Consigne A:
Selon l'extrait sur les slogans simplistes, depuis quand répète-t-on le slogan « on ne peut pas accueillir toute la misère du monde ! » ?
Consigne B:
Relevez chaque expression placée entre guillemets dans l'extrait sur les slogans simplistes, en ne notant qu'une fois celle qui revient.
Consigne C:
Prolongez, s'il vous plaît, l'extrait sur les slogans simplistes à partir de l'endroit où il s'arrête.

Un autre principe à la base du groupe est de chercher à se démarquer des slogans simplistes qui empêchent de penser les problèmes, tel que « on ne peut pas accueillir toute la misère du monde ! ». On a beau répéter ce slogan depuis les années quatre-vingt, force est de constater qu’aucune solution n’a été apportées aux problèmes de développement ou de migration. De plus, ce type de slogans semblent stimuler la mise en place de politiques visant à instrumentaliser les associations (« de l’aide au contrôle ») ou les ONG (« le développement au service du contrôle des flux migratoires », le Vlaams Belang au Maroc et Philippe de Villiers en Afrique de l’Ouest inaugurent ainsi de « nouvelles formes de coopération »). Dire : « On ne peut pas accueillir toute la misère du monde ! », c’est poser et penser le problème du développement et des migrations « à la louche ». Un tel slogan simpliste amène en effet nos sociétés à envisager des solutions dont les conséquences sont catastrophiques pour les personnes et les sociétés. De plus, à force de considérer les migrants comme source de problèmes, sans s’intéresser à ce qu’ils ont à nous apprendre, on s’empêche de découvrir des pistes d’action plus intéressantes et plus diversifiées pour agir sur les situations concrètes.

Documents fournis:

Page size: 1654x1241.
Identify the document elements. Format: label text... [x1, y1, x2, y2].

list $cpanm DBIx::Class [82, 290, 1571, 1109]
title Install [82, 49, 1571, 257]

Réponse A:
Depuis les années quatre-vingt.

Réponse B:
- « on ne peut pas accueillir toute la misère du monde ! »
- « de l'aide au contrôle »
- « le développement au service du contrôle des flux migratoires »
- « nouvelles formes de coopération »
- « à la louche »

Réponse C:
Il s’agit donc de déplacer les problèmes tel qu’ils nous sont imposés par les agendas politico-médiatiques, en cherchant à mieux connaître les besoins des gens et les stratégies d’action qu’ils développent pour faire face aux situations de crise. En d’autres mots, nous cherchons d’abord à penser les pratiques, les usages et leurs effets plutôt que les solutions toutes faites. Il nous faut donc apprendre à bien poser les problèmes afin de ne pas être piégés par le regard que l’on porte sur ces problèmes. Nous espérons ainsi ouvrir de nouvelles pistes d’action et d’analyse.

Le groupe ne cherche donc pas à identifier la solution au problème. Nous désirons plutôt, à travers la mise en place de cet espace de débat, renforcer les acteurs du monde associatif et des ONG en leur fournissant des éléments d’analyse qui leur permettront de mettre en place des actions à partir de leur position respective dans le monde associatif et du développement.

Nous désirons également défendre l’idée selon laquelle les solutions individuelles ne garantissent pas forcement des effets positifs sur le plan collectif. Il s’agit donc, à travers l’instauration de cet espace de débat, de favoriser la compréhension des stratégies collectives et de mieux comprendre les limites des stratégies individuelles, par exemple, des interrogations sur le transfert d’argent des migrants aux familles ou sur l’aide au retour associée à des micro-entreprises de développement.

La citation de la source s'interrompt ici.